We know see the structure of the recursive algorithm emerging: if \(\omega_k\) is a n-th root of unity then \(\omega_k^2\) is a \(n/2\)-th root of unity. \(P_1\) and \(P_2\) have degree lower than or equal to \(n/2\) so we recursively compute the values of these polynomials on the \(n/2\)-th root of unity and we combine the results to obtain \(P(\omega_k)\). The basis case where n is 1 corresponds to the constant polynomial, hence we return \(a_0\) in this case.

Note that the procedure we described only works for k lower than \(n/2\). However for k greater than or equal to \(n/2\) one could note that:

\[\omega_{k+n/2} = \exp\left(\frac{2ik\pi}{n}\right)\exp\left(i\pi\right) = -\omega_k\]

And so:

\[P(\omega_{k+n/2}) = P_1(\omega_k^2) - \omega_k P_2(\omega_k^2)\]

The following code implements the FFT algorithm in a naive way (some of the computations/allocations could be reused).
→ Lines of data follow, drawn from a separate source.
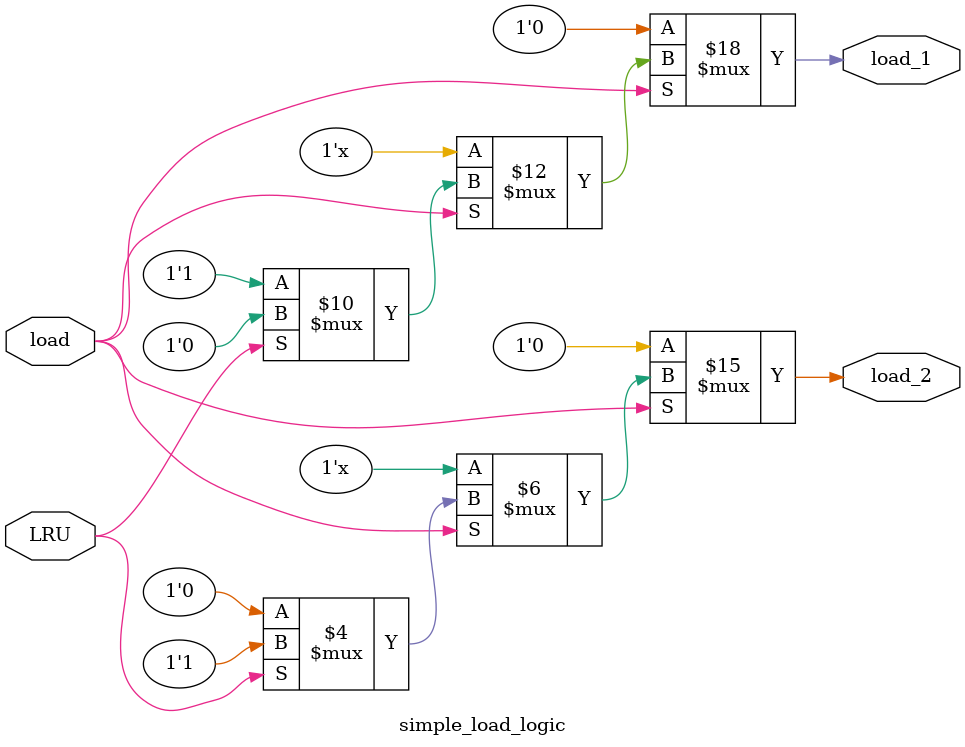
<source format=sv>
module simple_load_logic
(
		input LRU,
		input load,
		output logic load_1,
		output logic load_2
);

always_comb
begin
	load_1=1'b0;
	load_2=1'b0;
	if(load)
	begin
		if(LRU)
			load_2=1'b1;
		else
			load_1=1'b1;
	end
end

endmodule : simple_load_logic

</source>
(* Only works if the length of cs is a power of 2. *)
let rec fft cs sign =
  let n = Array.length cs in
  if n = 1 then cs
  else
    let cs1 = Array.init (n/2) (fun i -> cs.(2*i)) in
    let cs2 = Array.init (n/2) (fun i -> cs.(2*i+1)) in
    let es = fft cs1 sign in
    let ds = fft cs2 sign in
    let ww = Complex.exp_im(float sign *. 2.0 *. pi /. float n) in
    let res = Array.create n Complex.zero in
    let rec loop idx w =
      if idx = n/2 then ()
      else begin
        let es = es.(idx) in
        let ds = Complex.mult w ds.(idx) in
        res.(idx) <- Complex.add es ds;
        res.(idx + n/2) <- Complex.sub es ds;
        loop (idx + 1) (Complex.mult w ww)
      end
    in
    loop 0 Complex.one;
    res

Inverse FFT: to be continued…

Implementation

The ocaml code is summed up in this gist. The implementation is very naive but should run in \(O(n\log(n))\), there are lots of state of the art implementation available, e.g. in GMP. There is also a python implementation in this second gist.

It still seems not very intuitive to me that the best way to multiply integers is by using floats and the cosine and sine functions (note that the algorithm can be adapted to use a finite field rather than complex numbers so this removes float but computing roots of unity is less practical in this case).